#### [ASSIGNMENT]
Without the pictures, can you quote each line below exactly?

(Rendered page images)
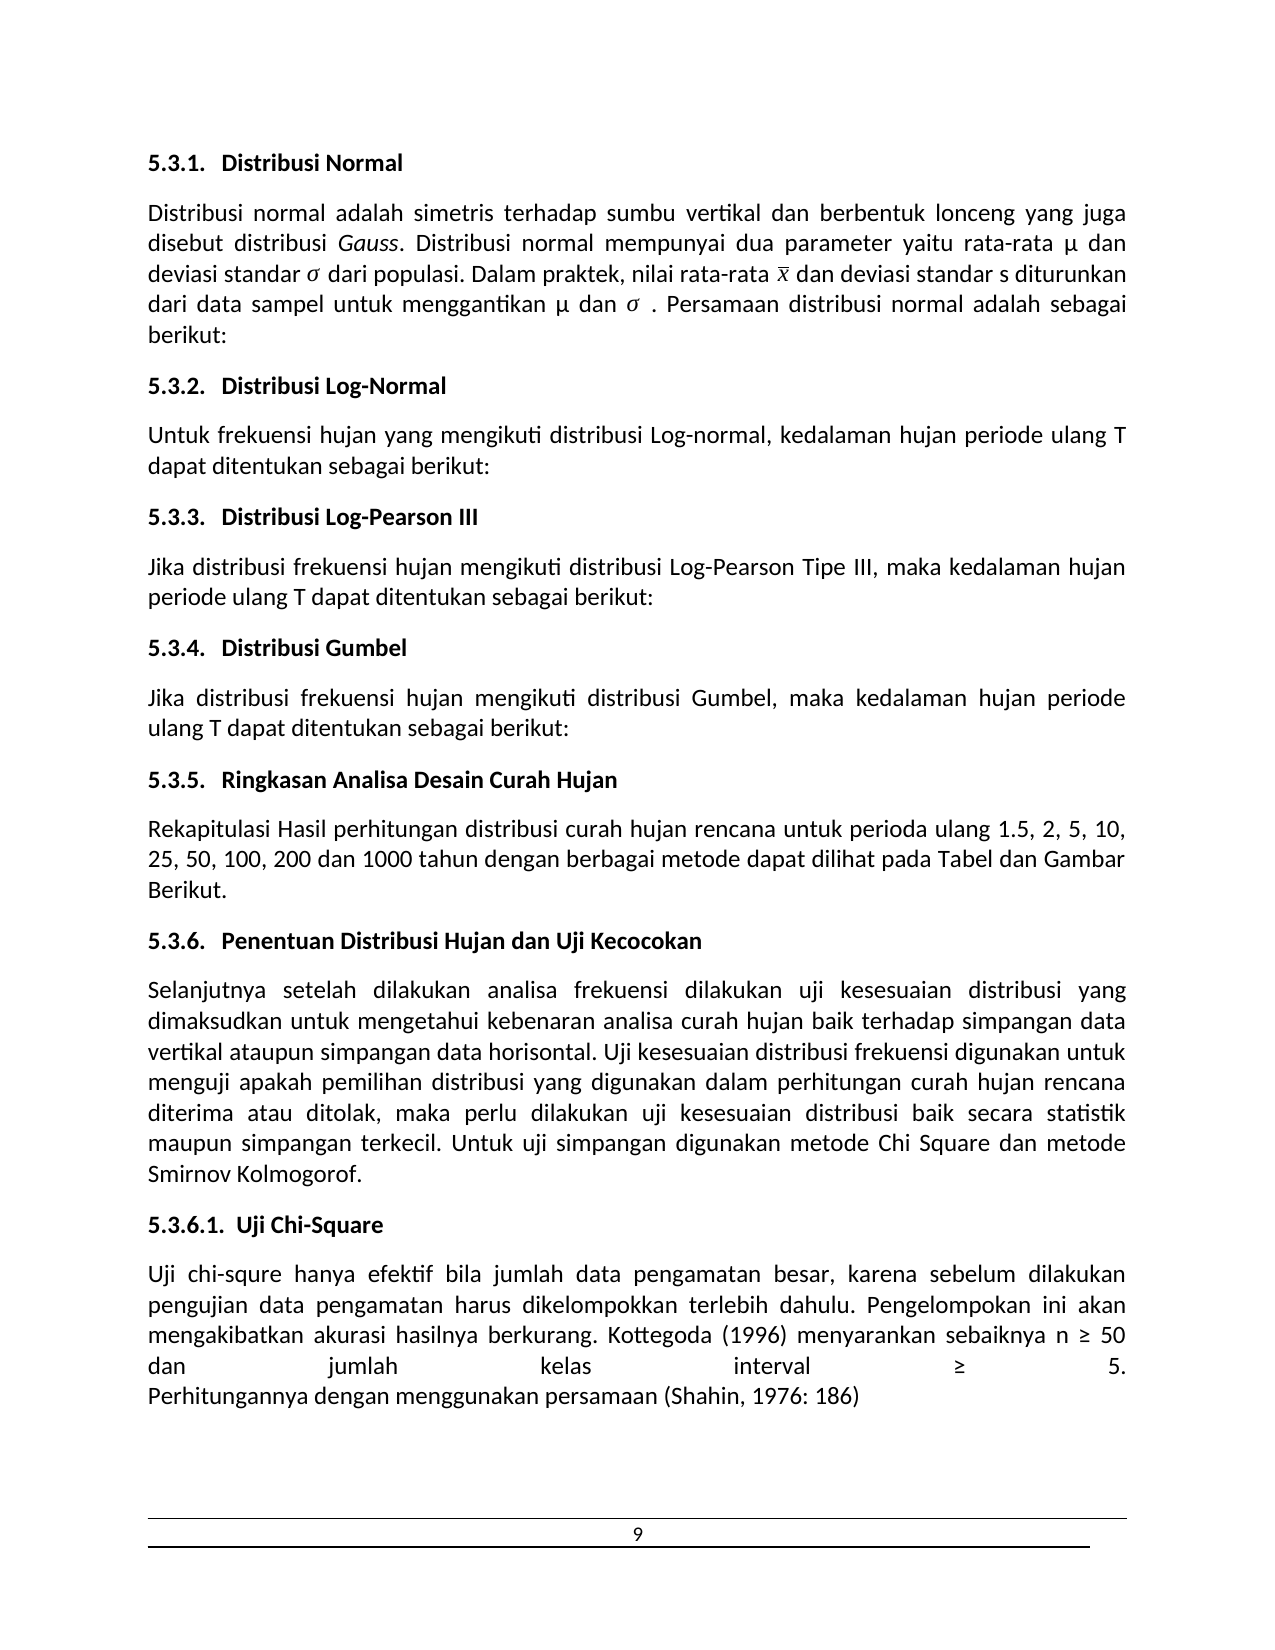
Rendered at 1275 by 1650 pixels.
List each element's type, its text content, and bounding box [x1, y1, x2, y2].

subtitle Distribusi Log-Normal [148, 370, 1127, 401]
subtitle Ringkasan Analisa Desain Curah Hujan [148, 764, 1127, 794]
text Rekapitulasi Hasil perhitungan distribusi curah hujan rencana untuk perioda ulang 1.5, 2, 5, 10, 25, 50, 100, 200 dan 1000 tahun dengan berbagai metode dapat dilihat pada Tabel dan Gambar Berikut. [148, 813, 1127, 904]
text Jika distribusi frekuensi hujan mengikuti distribusi Log-Pearson Tipe III, maka kedalaman hujan periode ulang T dapat ditentukan sebagai berikut: [148, 551, 1127, 612]
text Jika distribusi frekuensi hujan mengikuti distribusi Gumbel, maka kedalaman hujan periode ulang T dapat ditentukan sebagai berikut: [148, 682, 1127, 743]
text Untuk frekuensi hujan yang mengikuti distribusi Log-normal, kedalaman hujan periode ulang T dapat ditentukan sebagai berikut: [148, 419, 1127, 481]
subtitle Uji Chi-Square [148, 1209, 1127, 1240]
subtitle Distribusi Log-Pearson III [148, 501, 1127, 532]
subtitle Distribusi Gumbel [148, 633, 1127, 663]
text Distribusi normal adalah simetris terhadap sumbu vertikal dan berbentuk lonceng yang juga disebut distribusi Gauss. Distribusi normal mempunyai dua parameter yaitu rata-rata µ dan deviasi standar dari populasi. Dalam praktek, nilai rata-rata dan deviasi standar s diturunkan dari data sampel untuk menggantikan µ dan . Persamaan distribusi normal adalah sebagai berikut: [148, 197, 1127, 349]
text Uji chi-squre hanya efektif bila jumlah data pengamatan besar, karena sebelum dilakukan pengujian data pengamatan harus dikelompokkan terlebih dahulu. Pengelompokan ini akan mengakibatkan akurasi hasilnya berkurang. Kottegoda (1996) menyarankan sebaiknya n ≥ 50 dan jumlah kelas interval ≥ 5. Perhitungannya dengan menggunakan persamaan (Shahin, 1976: 186) [148, 1258, 1127, 1411]
text Selanjutnya setelah dilakukan analisa frekuensi dilakukan uji kesesuaian distribusi yang dimaksudkan untuk mengetahui kebenaran analisa curah hujan baik terhadap simpangan data vertikal ataupun simpangan data horisontal. Uji kesesuaian distribusi frekuensi digunakan untuk menguji apakah pemilihan distribusi yang digunakan dalam perhitungan curah hujan rencana diterima atau ditolak, maka perlu dilakukan uji kesesuaian distribusi baik secara statistik maupun simpangan terkecil. Untuk uji simpangan digunakan metode Chi Square dan metode Smirnov Kolmogorof. [148, 975, 1127, 1188]
subtitle Distribusi Normal [148, 148, 1127, 178]
subtitle Penentuan Distribusi Hujan dan Uji Kecocokan [148, 925, 1127, 956]
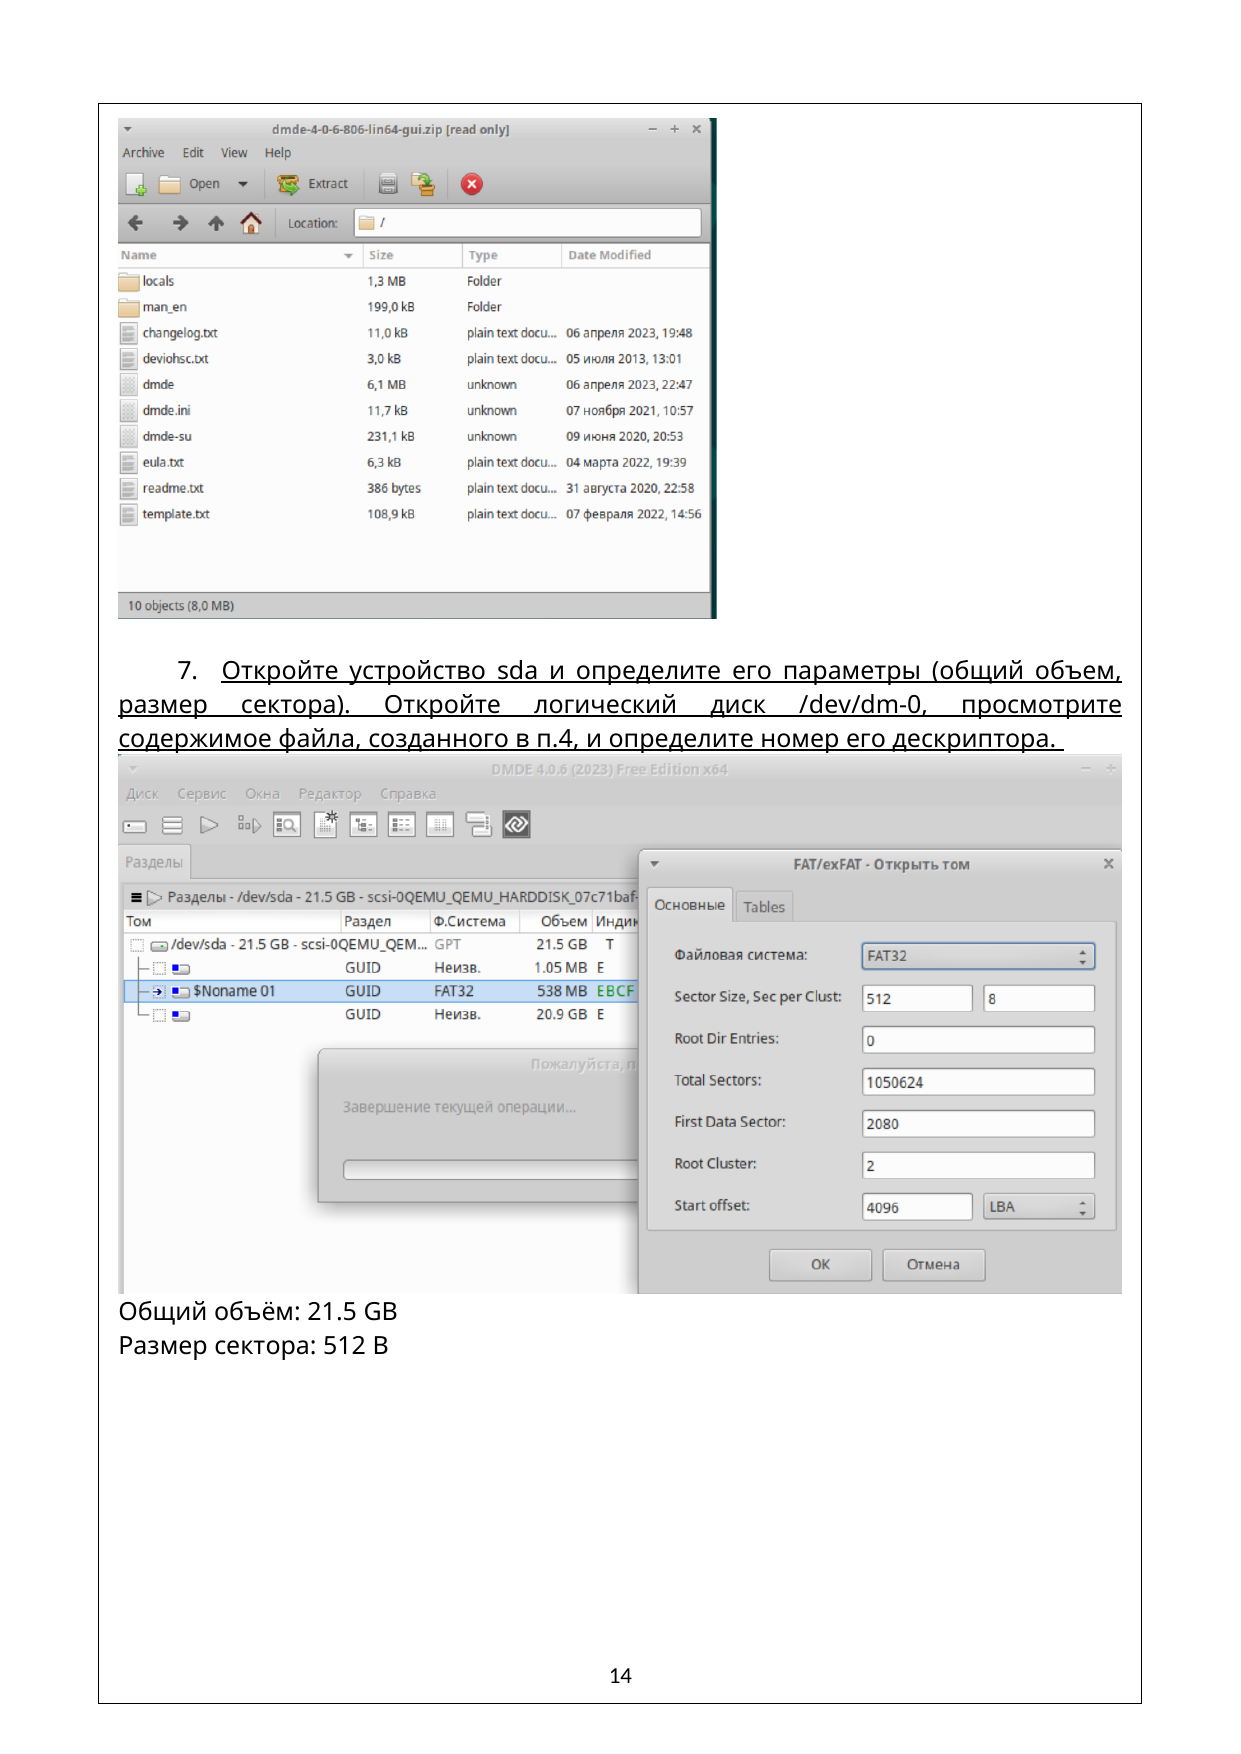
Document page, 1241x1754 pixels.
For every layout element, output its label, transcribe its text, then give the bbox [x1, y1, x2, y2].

#### [TASK OUTPUT]
Rendered at 1275 by 1650 pixels.
List each element's type, its text content, and bounding box [x1, y1, x2, y2].

subtitle Distribusi Log-Normal [148, 370, 1127, 401]
subtitle Ringkasan Analisa Desain Curah Hujan [148, 764, 1127, 794]
text Rekapitulasi Hasil perhitungan distribusi curah hujan rencana untuk perioda ulang 1.5, 2, 5, 10, 25, 50, 100, 200 dan 1000 tahun dengan berbagai metode dapat dilihat pada Tabel dan Gambar Berikut. [148, 813, 1127, 904]
text Jika distribusi frekuensi hujan mengikuti distribusi Log-Pearson Tipe III, maka kedalaman hujan periode ulang T dapat ditentukan sebagai berikut: [148, 551, 1127, 612]
text Jika distribusi frekuensi hujan mengikuti distribusi Gumbel, maka kedalaman hujan periode ulang T dapat ditentukan sebagai berikut: [148, 682, 1127, 743]
text Untuk frekuensi hujan yang mengikuti distribusi Log-normal, kedalaman hujan periode ulang T dapat ditentukan sebagai berikut: [148, 419, 1127, 481]
subtitle Uji Chi-Square [148, 1209, 1127, 1240]
subtitle Distribusi Log-Pearson III [148, 501, 1127, 532]
subtitle Distribusi Gumbel [148, 633, 1127, 663]
text Distribusi normal adalah simetris terhadap sumbu vertikal dan berbentuk lonceng yang juga disebut distribusi Gauss. Distribusi normal mempunyai dua parameter yaitu rata-rata µ dan deviasi standar dari populasi. Dalam praktek, nilai rata-rata dan deviasi standar s diturunkan dari data sampel untuk menggantikan µ dan . Persamaan distribusi normal adalah sebagai berikut: [148, 197, 1127, 349]
text Uji chi-squre hanya efektif bila jumlah data pengamatan besar, karena sebelum dilakukan pengujian data pengamatan harus dikelompokkan terlebih dahulu. Pengelompokan ini akan mengakibatkan akurasi hasilnya berkurang. Kottegoda (1996) menyarankan sebaiknya n ≥ 50 dan jumlah kelas interval ≥ 5. Perhitungannya dengan menggunakan persamaan (Shahin, 1976: 186) [148, 1258, 1127, 1411]
text Selanjutnya setelah dilakukan analisa frekuensi dilakukan uji kesesuaian distribusi yang dimaksudkan untuk mengetahui kebenaran analisa curah hujan baik terhadap simpangan data vertikal ataupun simpangan data horisontal. Uji kesesuaian distribusi frekuensi digunakan untuk menguji apakah pemilihan distribusi yang digunakan dalam perhitungan curah hujan rencana diterima atau ditolak, maka perlu dilakukan uji kesesuaian distribusi baik secara statistik maupun simpangan terkecil. Untuk uji simpangan digunakan metode Chi Square dan metode Smirnov Kolmogorof. [148, 975, 1127, 1188]
subtitle Distribusi Normal [148, 148, 1127, 178]
subtitle Penentuan Distribusi Hujan dan Uji Kecocokan [148, 925, 1127, 956]
Document page, 1241x1754 pixels.
For every layout element, output its label, transcribe its text, then give the bbox [x1, y1, x2, y2].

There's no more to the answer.